A bit of news has broken lately, about the upcoming replacement for the 2019 Ford Ranger. Some images have surfaced from car news outlets CarAdvice and Practical Motoring 4X4, who have nabbed some shots of camouflaged, development vehicles driving around.
The ‘T6 Platform’ PX Ranger was released in Australia back in 2011, replacing a fairly forgettable PK Ranger that was a mediocre seller. The PK isn’t a bad 4X4, and can these days be had for bugger-all money.
But there is no denying that the PX Ranger, a bigger, wider and American-er ute, took things to a new level for Ford. And these days, it is nothing short of a success story. In fact in 2017, it’s on track to take the biggest scalp there is out there: HiLux. In other words, the combination of size, comfort, technology and capability is a recipe that works.
2019 looks to have the next instalment in this chapter for the Blue Oval. And it couldn’t be more important. 2WD ute sales have depleted, and the 4X4 ute segment, along with SUVs, are the driving force behind a positive Australian new car industry.
The 2019 Ford Ranger will enter a segment of the Australian market that will one the most competitive and onerous in the world. No, it’s not the biggest. But Australian ute buyers are seen by manufacturers as elite, much more demanding and challenging than anywhere else.
But, there is even more than that. The 2019 Ford Ranger is also taking on the rest of the world. Markets like the USA will have a taste of the Aussie-developed ute, and much will hinge on it’s success.

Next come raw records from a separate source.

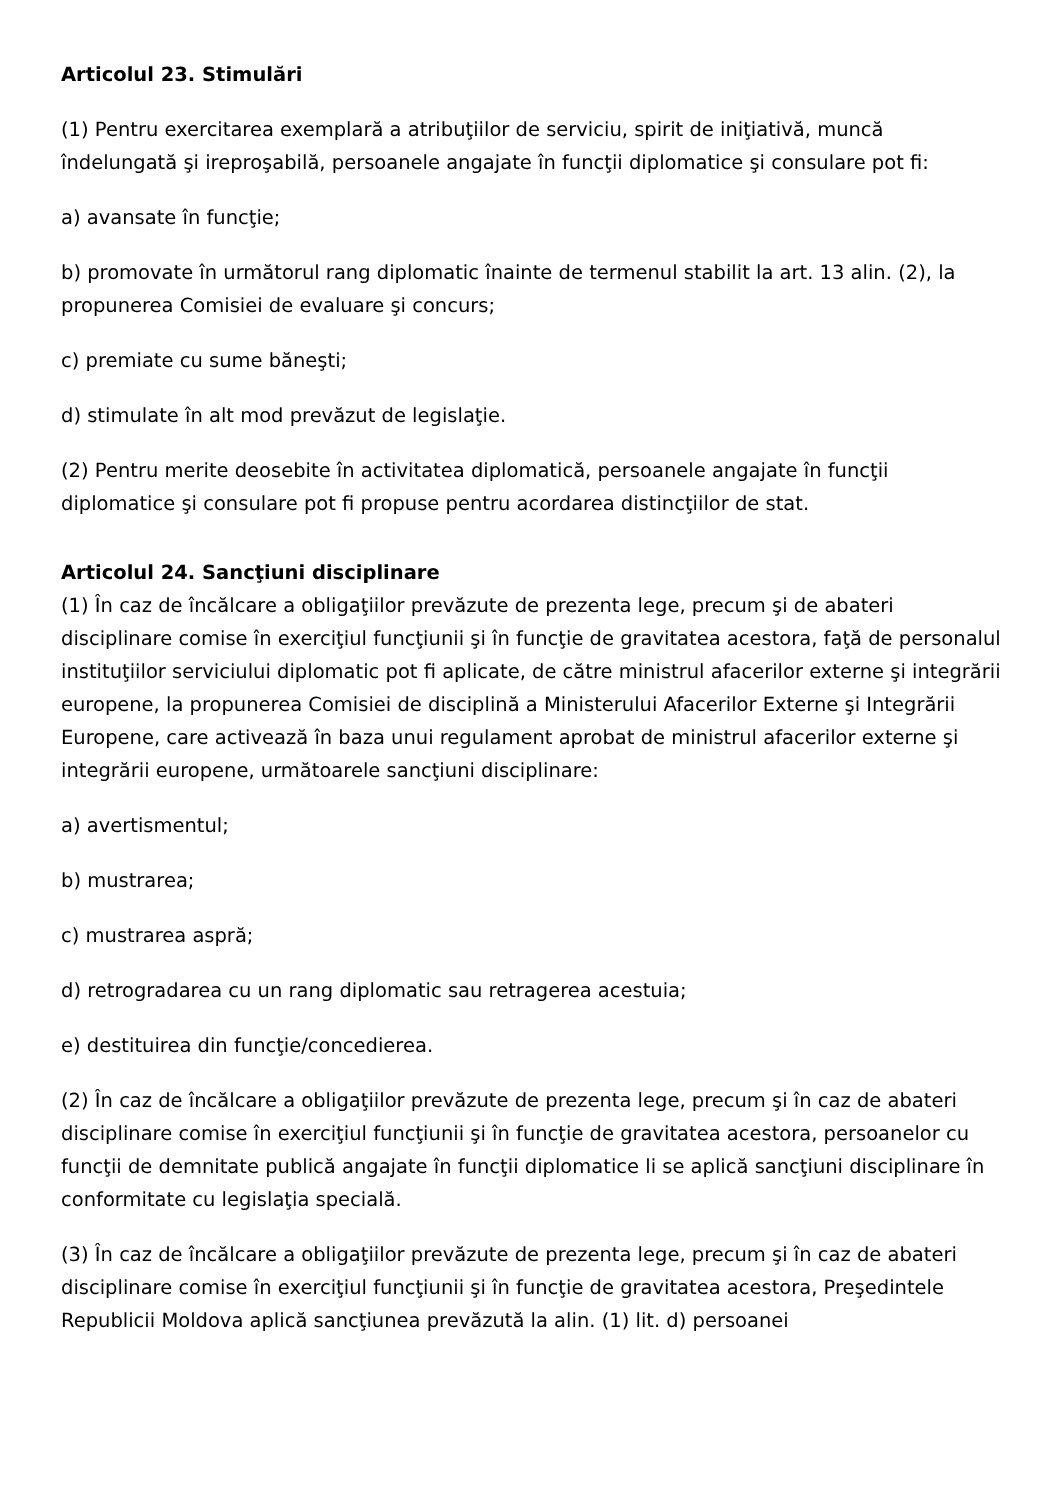Articolul 23. Stimulări
(1) Pentru exercitarea exemplară a atribuţiilor de serviciu, spirit de iniţiativă, muncă îndelungată şi ireproşabilă, persoanele angajate în funcţii diplomatice şi consulare pot fi:
a) avansate în funcţie;
b) promovate în următorul rang diplomatic înainte de termenul stabilit la art. 13 alin. (2), la propunerea Comisiei de evaluare şi concurs;
c) premiate cu sume băneşti;
d) stimulate în alt mod prevăzut de legislaţie.
(2) Pentru merite deosebite în activitatea diplomatică, persoanele angajate în funcţii diplomatice şi consulare pot fi propuse pentru acordarea distincţiilor de stat.
Articolul 24. Sancţiuni disciplinare
(1) În caz de încălcare a obligaţiilor prevăzute de prezenta lege, precum şi de abateri disciplinare comise în exerciţiul funcţiunii şi în funcţie de gravitatea acestora, faţă de personalul instituţiilor serviciului diplomatic pot fi aplicate, de către ministrul afacerilor externe şi integrării europene, la propunerea Comisiei de disciplină a Ministerului Afacerilor Externe şi Integrării Europene, care activează în baza unui regulament aprobat de ministrul afacerilor externe şi integrării europene, următoarele sancţiuni disciplinare:
a) avertismentul;
b) mustrarea;
c) mustrarea aspră;
d) retrogradarea cu un rang diplomatic sau retragerea acestuia;
e) destituirea din funcţie/concedierea.
(2) În caz de încălcare a obligaţiilor prevăzute de prezenta lege, precum şi în caz de abateri disciplinare comise în exerciţiul funcţiunii şi în funcţie de gravitatea acestora, persoanelor cu funcţii de demnitate publică angajate în funcţii diplomatice li se aplică sancţiuni disciplinare în conformitate cu legislaţia specială.
(3) În caz de încălcare a obligaţiilor prevăzute de prezenta lege, precum şi în caz de abateri disciplinare comise în exerciţiul funcţiunii şi în funcţie de gravitatea acestora, Preşedintele Republicii Moldova aplică sancţiunea prevăzută la alin. (1) lit. d) persoanei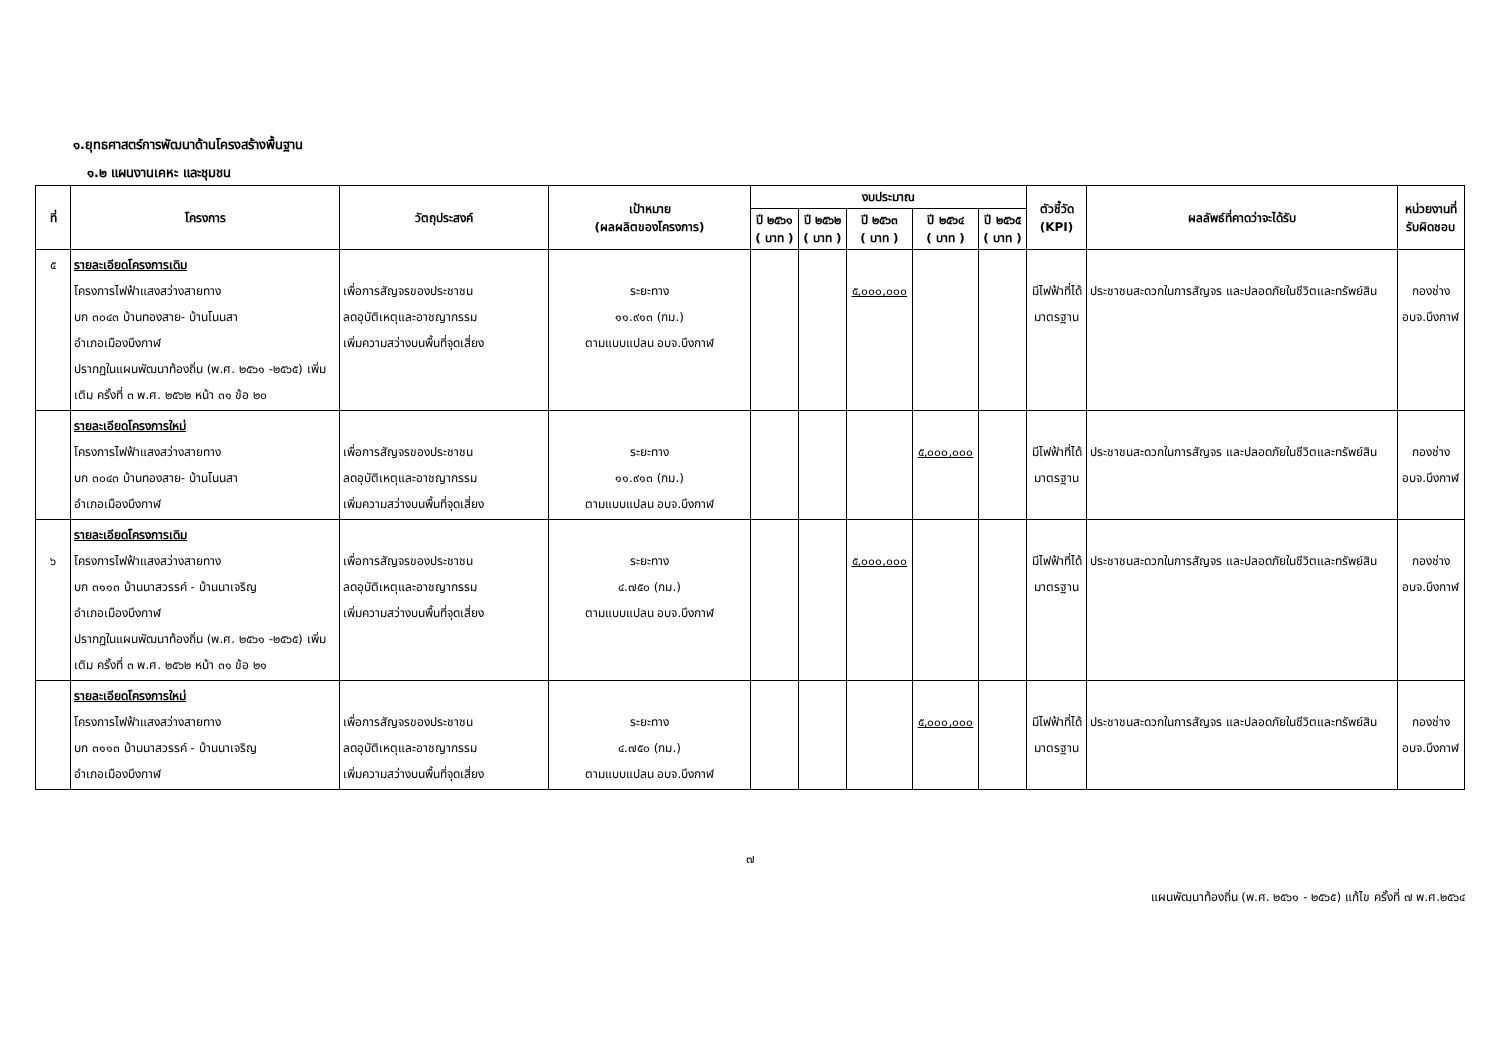๑.ยุทธศาสตร์การพัฒนาด้านโครงสร้างพื้นฐาน
๑.๒ แผนงานเคหะ และชุมชน
| ที่ | โครงการ | วัตถุประสงค์ | เป้าหมาย (ผลผลิตของโครงการ) | งบประมาณ | | | | | ตัวชี้วัด (KPI) | ผลลัพธ์ที่คาดว่าจะได้รับ | หน่วยงานที่ รับผิดชอบ |
| --- | --- | --- | --- | --- | --- | --- | --- | --- | --- | --- | --- |
| | | | | ปี ๒๕๖๑ ( บาท ) | ปี ๒๕๖๒ ( บาท ) | ปี ๒๕๖๓ ( บาท ) | ปี ๒๕๖๔ ( บาท ) | ปี ๒๕๖๕ ( บาท ) | | | |
| ๕ | รายละเอียดโครงการเดิม โครงการไฟฟ้าแสงสว่างสายทาง บก ๓๐๔๓ บ้านทองสาย- บ้านโนนสา อำเภอเมืองบึงกาฬ ปรากฏในแผนพัฒนาท้องถิ่น (พ.ศ. ๒๕๖๑ -๒๕๖๕) เพิ่มเติม ครั้งที่ ๓ พ.ศ. ๒๕๖๒ หน้า ๓๑ ข้อ ๒๐ | เพื่อการสัญจรของประชาชน ลดอุบัติเหตุและอาชญากรรม เพิ่มความสว่างบนพื้นที่จุดเสี่ยง | ระยะทาง ๑๑.๙๑๓ (กม.) ตามแบบแปลน อบจ.บึงกาฬ | | | ๕,๐๐๐,๐๐๐ | | | มีไฟฟ้าที่ได้ มาตรฐาน | ประชาชนสะดวกในการสัญจร และปลอดภัยในชีวิตและทรัพย์สิน | กองช่าง อบจ.บึงกาฬ |
| | รายละเอียดโครงการใหม่ โครงการไฟฟ้าแสงสว่างสายทาง บก ๓๐๔๓ บ้านทองสาย- บ้านโนนสา อำเภอเมืองบึงกาฬ | เพื่อการสัญจรของประชาชน ลดอุบัติเหตุและอาชญากรรม เพิ่มความสว่างบนพื้นที่จุดเสี่ยง | ระยะทาง ๑๑.๙๑๓ (กม.) ตามแบบแปลน อบจ.บึงกาฬ | | | | ๕,๐๐๐,๐๐๐ | | มีไฟฟ้าที่ได้ มาตรฐาน | ประชาชนสะดวกในการสัญจร และปลอดภัยในชีวิตและทรัพย์สิน | กองช่าง อบจ.บึงกาฬ |
| ๖ | รายละเอียดโครงการเดิม โครงการไฟฟ้าแสงสว่างสายทาง บก ๓๑๑๓ บ้านนาสวรรค์ - บ้านนาเจริญ อำเภอเมืองบึงกาฬ ปรากฏในแผนพัฒนาท้องถิ่น (พ.ศ. ๒๕๖๑ -๒๕๖๕) เพิ่มเติม ครั้งที่ ๓ พ.ศ. ๒๕๖๒ หน้า ๓๑ ข้อ ๒๑ | เพื่อการสัญจรของประชาชน ลดอุบัติเหตุและอาชญากรรม เพิ่มความสว่างบนพื้นที่จุดเสี่ยง | ระยะทาง ๔.๗๕๐ (กม.) ตามแบบแปลน อบจ.บึงกาฬ | | | ๕,๐๐๐,๐๐๐ | | | มีไฟฟ้าที่ได้ มาตรฐาน | ประชาชนสะดวกในการสัญจร และปลอดภัยในชีวิตและทรัพย์สิน | กองช่าง อบจ.บึงกาฬ |
| | รายละเอียดโครงการใหม่ โครงการไฟฟ้าแสงสว่างสายทาง บก ๓๑๑๓ บ้านนาสวรรค์ - บ้านนาเจริญ อำเภอเมืองบึงกาฬ | เพื่อการสัญจรของประชาชน ลดอุบัติเหตุและอาชญากรรม เพิ่มความสว่างบนพื้นที่จุดเสี่ยง | ระยะทาง ๔.๗๕๐ (กม.) ตามแบบแปลน อบจ.บึงกาฬ | | | | ๕,๐๐๐,๐๐๐ | | มีไฟฟ้าที่ได้ มาตรฐาน | ประชาชนสะดวกในการสัญจร และปลอดภัยในชีวิตและทรัพย์สิน | กองช่าง อบจ.บึงกาฬ |
๗
แผนพัฒนาท้องถิ่น (พ.ศ. ๒๕๖๑ - ๒๕๖๕) แก้ไข ครั้งที่ ๗ พ.ศ.๒๕๖๔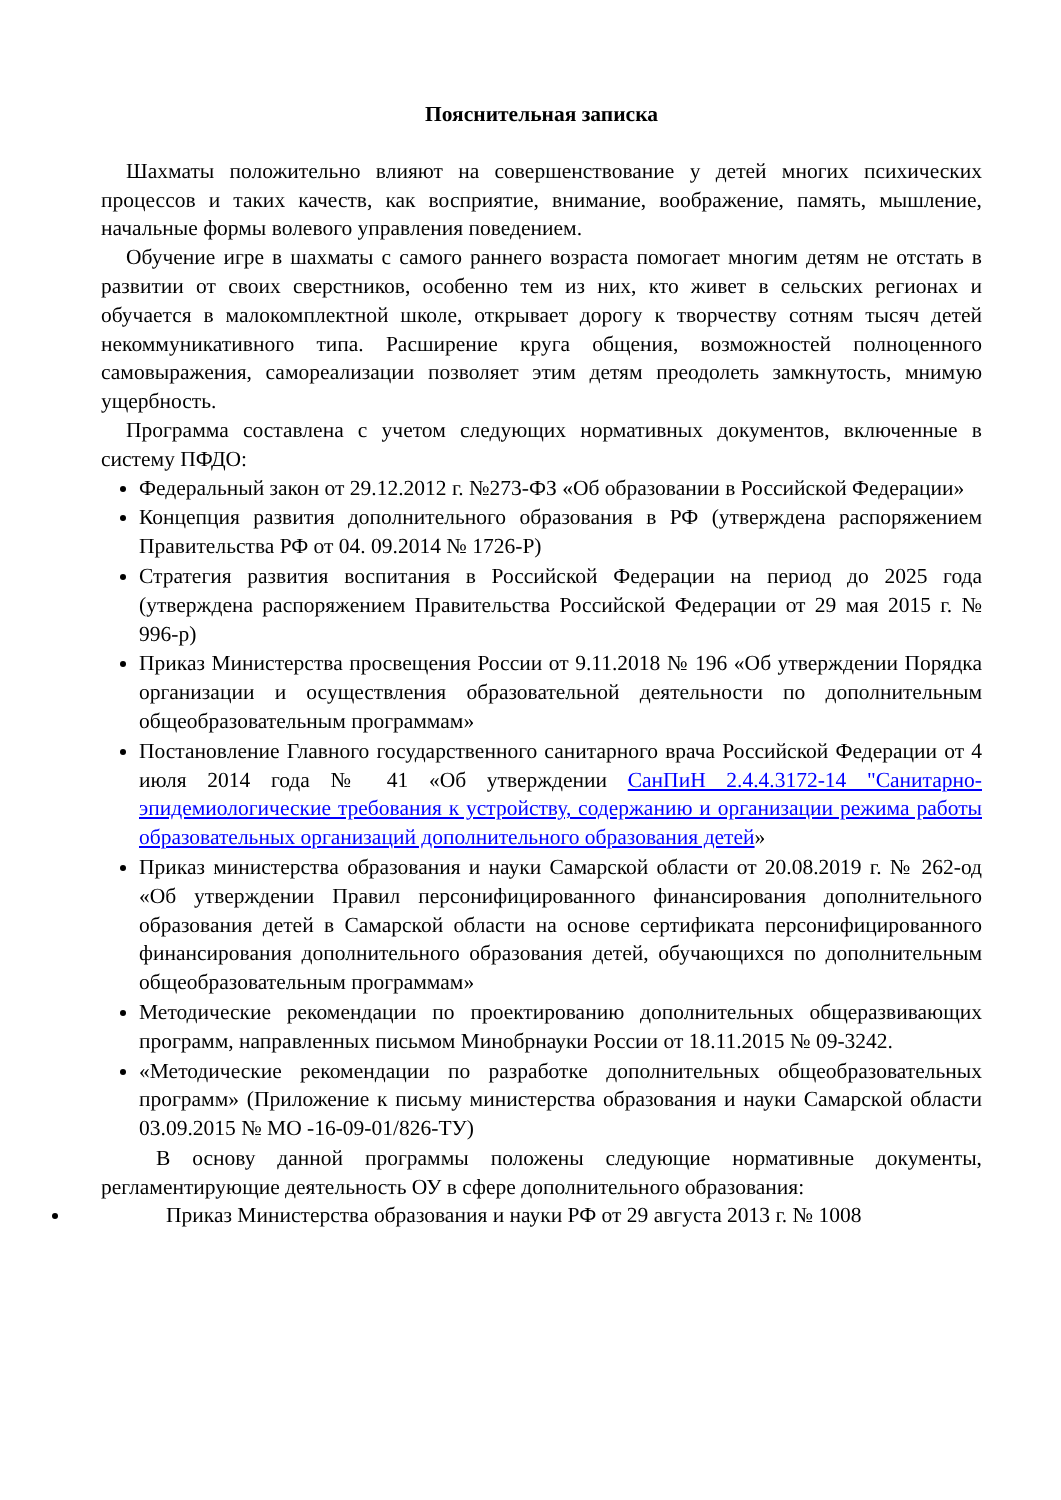Пояснительная записка
Шахматы положительно влияют на совершенствование у детей многих психических процессов и таких качеств, как восприятие, внимание, воображение, память, мышление, начальные формы волевого управления поведением.
Обучение игре в шахматы с самого раннего возраста помогает многим детям не отстать в развитии от своих сверстников, особенно тем из них, кто живет в сельских регионах и обучается в малокомплектной школе, открывает дорогу к творчеству сотням тысяч детей некоммуникативного типа. Расширение круга общения, возможностей полноценного самовыражения, самореализации позволяет этим детям преодолеть замкнутость, мнимую ущербность.
Программа составлена с учетом следующих нормативных документов, включенные в систему ПФДО:
Федеральный закон от 29.12.2012 г. №273-ФЗ «Об образовании в Российской Федерации»
Концепция развития дополнительного образования в РФ (утверждена распоряжением Правительства РФ от 04. 09.2014 № 1726-Р)
Стратегия развития воспитания в Российской Федерации на период до 2025 года (утверждена распоряжением Правительства Российской Федерации от 29 мая 2015 г. № 996-р)
Приказ Министерства просвещения России от 9.11.2018 № 196 «Об утверждении Порядка организации и осуществления образовательной деятельности по дополнительным общеобразовательным программам»
Постановление Главного государственного санитарного врача Российской Федерации от 4 июля 2014 года № 41 «Об утверждении СанПиН 2.4.4.3172-14 "Санитарно-эпидемиологические требования к устройству, содержанию и организации режима работы образовательных организаций дополнительного образования детей»
Приказ министерства образования и науки Самарской области от 20.08.2019 г. № 262-од «Об утверждении Правил персонифицированного финансирования дополнительного образования детей в Самарской области на основе сертификата персонифицированного финансирования дополнительного образования детей, обучающихся по дополнительным общеобразовательным программам»
Методические рекомендации по проектированию дополнительных общеразвивающих программ, направленных письмом Минобрнауки России от 18.11.2015 № 09-3242.
«Методические рекомендации по разработке дополнительных общеобразовательных программ» (Приложение к письму министерства образования и науки Самарской области 03.09.2015 № МО -16-09-01/826-ТУ)
В основу данной программы положены следующие нормативные документы, регламентирующие деятельность ОУ в сфере дополнительного образования:
Приказ Министерства образования и науки РФ от 29 августа 2013 г. № 1008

2019 Ford Ranger – what we know so far
There will be more tech
Stuff like autonomous emergency braking will be included in the 2019 Ranger, which will keep it ahead of the ute pack. Also expect stuff like more advanced parking sensors and sonar warnings, as well as 360-degree camera systems and finer-tuned traction aids.
It will look more American
That styling, loosely based upon the Ford F-150 will become more and more apparent. This will probably work well across two front, because it will bring it into line with the Ford range when it returns to the American market, and it makes sense as the development of the Ranger in Australia.
A huge part of the success of the current Ranger is the fact that it’s developed and tested largely in Australia. Naturally, this works in Australia. But, the big challenge will come onto the world stage the Ranger/Bronco will be launch and competing in.
There will be a Ranger Raptor
There will be driveline changes (watts linkage, all-round discs) that will mimic the Ford Everest for better high-speed dynamics but will probably come with a reduction in payload capability. The Everest also doesn’t sport a tonne of rear-axle articulation, so will have to rely on locking differentials and traction control to maintain forward momentum.
The Ford Ranger Raptor will also no doubt have an aggressive presence, with big guards, decals galore and that grille. You know what I’m talking about.